Funded by a $1.5 million grant from the National Science Foundation, a team of 11 Clark faculty and over a dozen students are collaborating with community stakeholders and municipal and federal governments in Central Mexico to address the region’s longstanding water crisis.

“The Mexico City basin has been overexploited for 50 years.”
The Mexico City metro area is a barometer for the impacts of climate change, unchecked urbanization, and resulting water stress, says Professor Tim Downs, an environmental scientist and engineer in the Department of Sustainability and Social Justice with expertise in aquifers and watershed stewardship.

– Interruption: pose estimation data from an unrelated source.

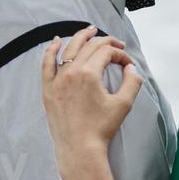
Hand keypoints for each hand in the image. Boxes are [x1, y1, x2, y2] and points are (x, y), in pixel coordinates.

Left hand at [40, 27, 142, 174]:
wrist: (80, 149)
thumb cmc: (101, 128)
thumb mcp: (123, 104)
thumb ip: (132, 82)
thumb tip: (131, 69)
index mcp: (88, 74)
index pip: (106, 52)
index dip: (120, 55)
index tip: (128, 65)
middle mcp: (70, 72)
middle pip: (89, 46)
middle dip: (106, 42)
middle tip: (117, 44)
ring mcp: (57, 80)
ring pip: (68, 49)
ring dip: (81, 36)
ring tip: (90, 29)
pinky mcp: (48, 89)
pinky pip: (46, 64)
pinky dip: (51, 50)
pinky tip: (56, 41)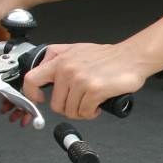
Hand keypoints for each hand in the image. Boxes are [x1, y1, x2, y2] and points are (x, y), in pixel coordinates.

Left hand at [21, 42, 146, 120]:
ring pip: (70, 111)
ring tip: (90, 102)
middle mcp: (67, 69)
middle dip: (67, 108)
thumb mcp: (76, 49)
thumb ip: (57, 57)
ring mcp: (79, 80)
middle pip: (55, 104)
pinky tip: (97, 105)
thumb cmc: (107, 56)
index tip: (39, 99)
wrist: (131, 57)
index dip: (31, 94)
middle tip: (78, 103)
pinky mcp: (93, 90)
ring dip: (81, 111)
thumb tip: (43, 71)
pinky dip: (92, 113)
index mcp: (60, 59)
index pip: (32, 79)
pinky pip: (85, 112)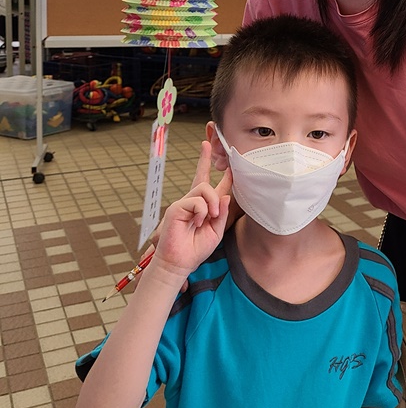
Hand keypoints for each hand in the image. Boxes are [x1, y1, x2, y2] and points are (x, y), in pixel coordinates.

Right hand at [152, 141, 231, 279]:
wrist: (180, 262)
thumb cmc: (196, 248)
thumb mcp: (216, 230)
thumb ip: (222, 213)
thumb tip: (226, 195)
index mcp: (204, 206)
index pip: (212, 184)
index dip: (215, 169)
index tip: (214, 151)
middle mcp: (194, 202)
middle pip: (202, 177)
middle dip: (204, 158)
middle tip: (206, 145)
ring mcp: (184, 203)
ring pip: (205, 189)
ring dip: (213, 203)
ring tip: (210, 217)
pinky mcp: (177, 207)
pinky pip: (197, 201)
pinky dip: (202, 211)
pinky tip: (198, 221)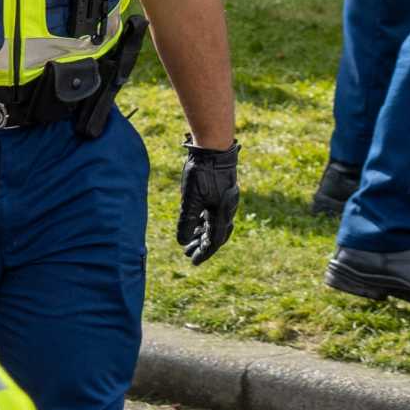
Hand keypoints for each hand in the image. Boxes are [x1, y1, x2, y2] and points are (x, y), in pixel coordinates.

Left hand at [177, 136, 239, 263]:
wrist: (214, 148)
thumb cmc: (203, 173)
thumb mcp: (191, 199)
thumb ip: (187, 221)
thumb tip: (182, 241)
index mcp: (222, 213)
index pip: (214, 241)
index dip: (204, 252)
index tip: (193, 262)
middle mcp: (227, 209)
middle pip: (216, 234)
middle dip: (202, 245)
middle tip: (188, 253)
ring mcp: (225, 200)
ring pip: (214, 223)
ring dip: (202, 233)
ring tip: (190, 239)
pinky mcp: (221, 191)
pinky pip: (214, 212)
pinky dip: (204, 221)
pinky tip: (195, 221)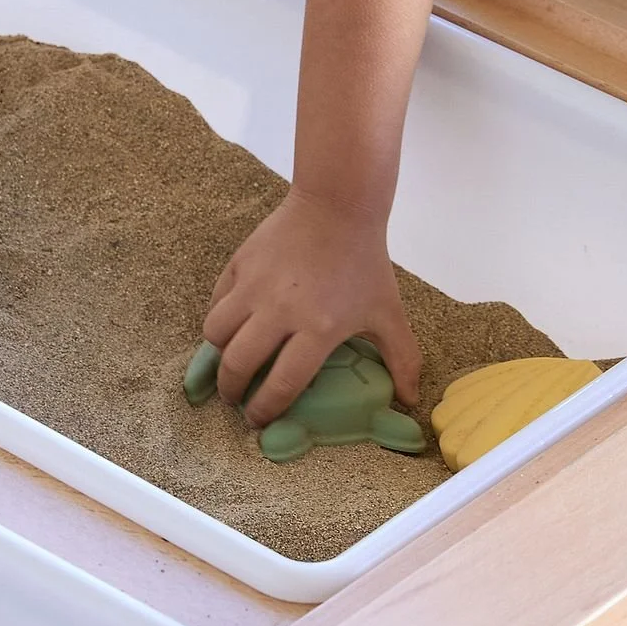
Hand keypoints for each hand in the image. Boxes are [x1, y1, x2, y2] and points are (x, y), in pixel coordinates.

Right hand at [201, 188, 421, 426]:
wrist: (338, 204)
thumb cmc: (364, 261)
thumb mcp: (389, 312)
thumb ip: (403, 358)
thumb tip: (410, 399)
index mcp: (316, 329)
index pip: (281, 384)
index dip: (266, 409)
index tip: (259, 420)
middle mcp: (279, 311)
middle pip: (238, 364)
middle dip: (232, 391)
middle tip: (236, 399)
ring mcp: (254, 285)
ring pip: (216, 333)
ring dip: (220, 354)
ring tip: (230, 359)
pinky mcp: (240, 264)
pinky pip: (216, 301)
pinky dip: (218, 319)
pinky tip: (232, 325)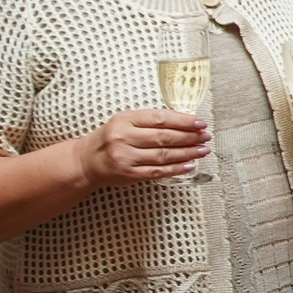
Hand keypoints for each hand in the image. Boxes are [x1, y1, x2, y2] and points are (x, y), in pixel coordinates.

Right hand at [76, 109, 208, 187]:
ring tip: (202, 150)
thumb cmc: (112, 138)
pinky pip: (158, 171)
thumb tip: (185, 121)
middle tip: (205, 136)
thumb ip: (151, 120)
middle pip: (164, 137)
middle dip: (189, 137)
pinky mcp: (128, 174)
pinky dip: (176, 168)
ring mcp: (125, 157)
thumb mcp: (126, 121)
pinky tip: (190, 165)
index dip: (183, 121)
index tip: (200, 122)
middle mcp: (123, 138)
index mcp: (124, 120)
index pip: (160, 118)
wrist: (87, 160)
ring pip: (163, 155)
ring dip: (187, 153)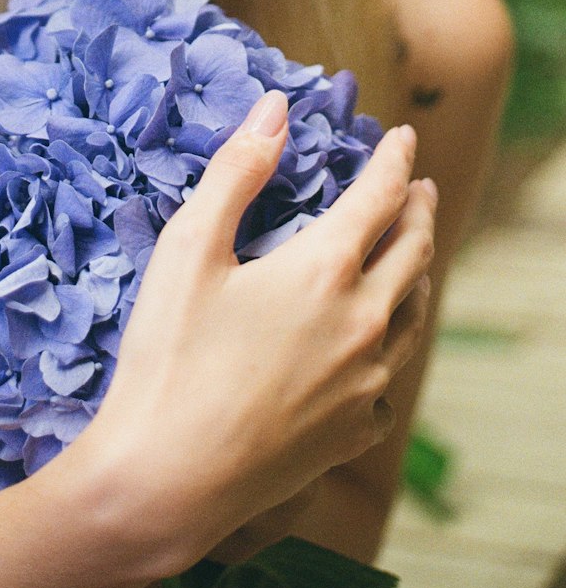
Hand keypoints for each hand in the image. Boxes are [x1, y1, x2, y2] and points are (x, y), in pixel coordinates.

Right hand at [76, 91, 435, 577]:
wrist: (167, 479)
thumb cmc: (170, 357)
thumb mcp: (189, 247)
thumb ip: (236, 171)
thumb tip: (275, 108)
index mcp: (326, 270)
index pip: (381, 195)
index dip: (395, 159)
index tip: (404, 136)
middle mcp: (363, 323)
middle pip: (413, 252)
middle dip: (419, 210)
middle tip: (421, 187)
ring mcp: (365, 383)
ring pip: (413, 314)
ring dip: (417, 272)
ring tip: (412, 255)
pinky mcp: (352, 430)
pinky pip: (389, 378)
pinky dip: (391, 345)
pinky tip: (375, 349)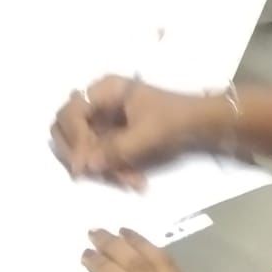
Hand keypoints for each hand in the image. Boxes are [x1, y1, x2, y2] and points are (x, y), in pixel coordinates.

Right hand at [51, 76, 224, 189]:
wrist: (204, 123)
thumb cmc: (176, 119)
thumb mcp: (147, 135)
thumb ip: (114, 150)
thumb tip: (82, 166)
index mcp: (105, 89)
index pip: (70, 114)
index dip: (74, 140)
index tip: (85, 165)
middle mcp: (98, 102)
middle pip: (67, 130)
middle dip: (85, 156)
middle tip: (101, 174)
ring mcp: (103, 120)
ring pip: (84, 147)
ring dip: (103, 167)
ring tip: (131, 182)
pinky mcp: (112, 137)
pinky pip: (101, 155)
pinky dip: (115, 169)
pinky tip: (135, 182)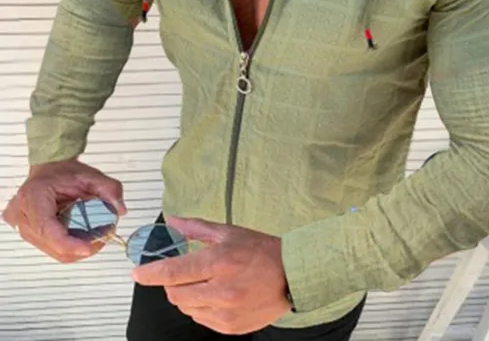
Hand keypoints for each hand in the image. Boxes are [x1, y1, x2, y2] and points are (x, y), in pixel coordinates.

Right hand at [2, 158, 126, 262]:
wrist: (50, 169)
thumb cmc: (64, 172)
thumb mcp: (91, 175)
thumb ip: (109, 189)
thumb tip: (120, 209)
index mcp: (34, 196)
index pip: (47, 228)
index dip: (68, 243)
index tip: (87, 248)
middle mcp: (23, 213)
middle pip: (50, 244)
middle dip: (77, 247)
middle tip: (100, 239)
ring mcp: (22, 225)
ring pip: (50, 250)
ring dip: (73, 249)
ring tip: (92, 238)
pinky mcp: (28, 232)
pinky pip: (48, 247)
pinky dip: (67, 246)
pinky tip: (80, 237)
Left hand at [132, 217, 291, 334]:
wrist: (292, 275)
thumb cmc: (261, 250)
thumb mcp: (229, 232)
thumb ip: (196, 229)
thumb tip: (172, 221)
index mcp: (220, 262)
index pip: (173, 271)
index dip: (150, 273)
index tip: (137, 273)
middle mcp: (221, 290)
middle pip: (175, 294)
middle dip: (172, 283)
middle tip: (183, 272)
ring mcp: (226, 312)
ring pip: (186, 309)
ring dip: (187, 296)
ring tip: (204, 282)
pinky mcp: (231, 327)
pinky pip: (201, 320)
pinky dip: (201, 308)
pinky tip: (215, 295)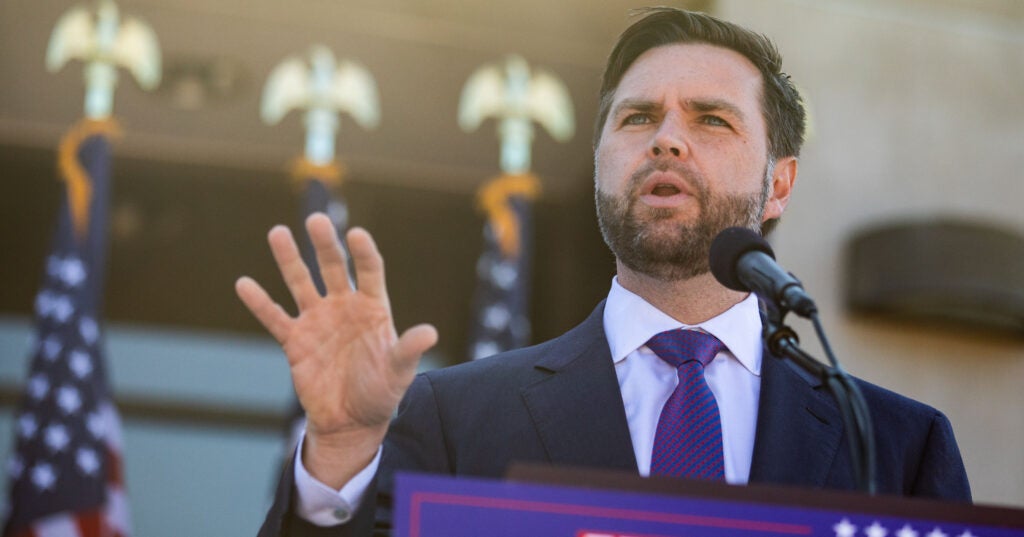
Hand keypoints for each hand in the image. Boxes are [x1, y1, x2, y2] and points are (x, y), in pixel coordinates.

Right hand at [235, 213, 437, 486]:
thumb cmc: (381, 393)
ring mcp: (317, 321)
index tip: (357, 234)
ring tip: (278, 232)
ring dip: (289, 259)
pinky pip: (274, 318)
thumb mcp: (399, 373)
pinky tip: (244, 283)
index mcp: (372, 308)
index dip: (363, 253)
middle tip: (316, 220)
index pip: (369, 271)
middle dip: (325, 244)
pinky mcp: (295, 341)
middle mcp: (343, 307)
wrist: (351, 422)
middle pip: (333, 267)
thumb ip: (408, 350)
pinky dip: (259, 302)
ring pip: (301, 282)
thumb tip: (430, 333)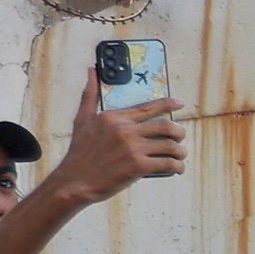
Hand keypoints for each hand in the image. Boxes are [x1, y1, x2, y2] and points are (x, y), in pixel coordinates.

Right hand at [51, 90, 187, 204]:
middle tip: (180, 137)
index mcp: (113, 117)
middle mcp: (125, 130)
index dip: (168, 104)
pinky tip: (177, 169)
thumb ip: (89, 95)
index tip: (181, 103)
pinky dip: (177, 166)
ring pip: (170, 145)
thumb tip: (92, 70)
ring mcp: (132, 148)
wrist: (74, 182)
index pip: (148, 107)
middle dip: (179, 131)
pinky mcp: (137, 166)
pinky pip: (167, 163)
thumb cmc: (79, 153)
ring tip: (180, 156)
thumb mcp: (82, 120)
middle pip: (166, 125)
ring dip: (180, 151)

Yet, the region is poised to become a model for sustainability, Downs believes, if policymakers, communities, businesses, and universities collaborate to visualize alternative climate and development scenarios to reshape their collective future and alter their fate.
That’s where an interdisciplinary team of researchers comes in from Clark’s School of Climate, Environment, and Society, and the Becker School of Design & Technology. They are using the tools of GIS — remote sensing/satellite data and digital maps — with system dynamics modeling, virtual/extended reality (VR/XR) technology, and experiential educational experiences to help Central Mexico’s policymakers and the public understand the threats posed by climate change and how to mitigate them.
“We’re studying this region because it’s an example of what’s wrong with ‘business-as-usual’ development. The Mexico City basin has been overexploited for 50 years,” Downs says. “This region is emblematic of the pressing environmental and social justice challenges that the world is facing under climate change.”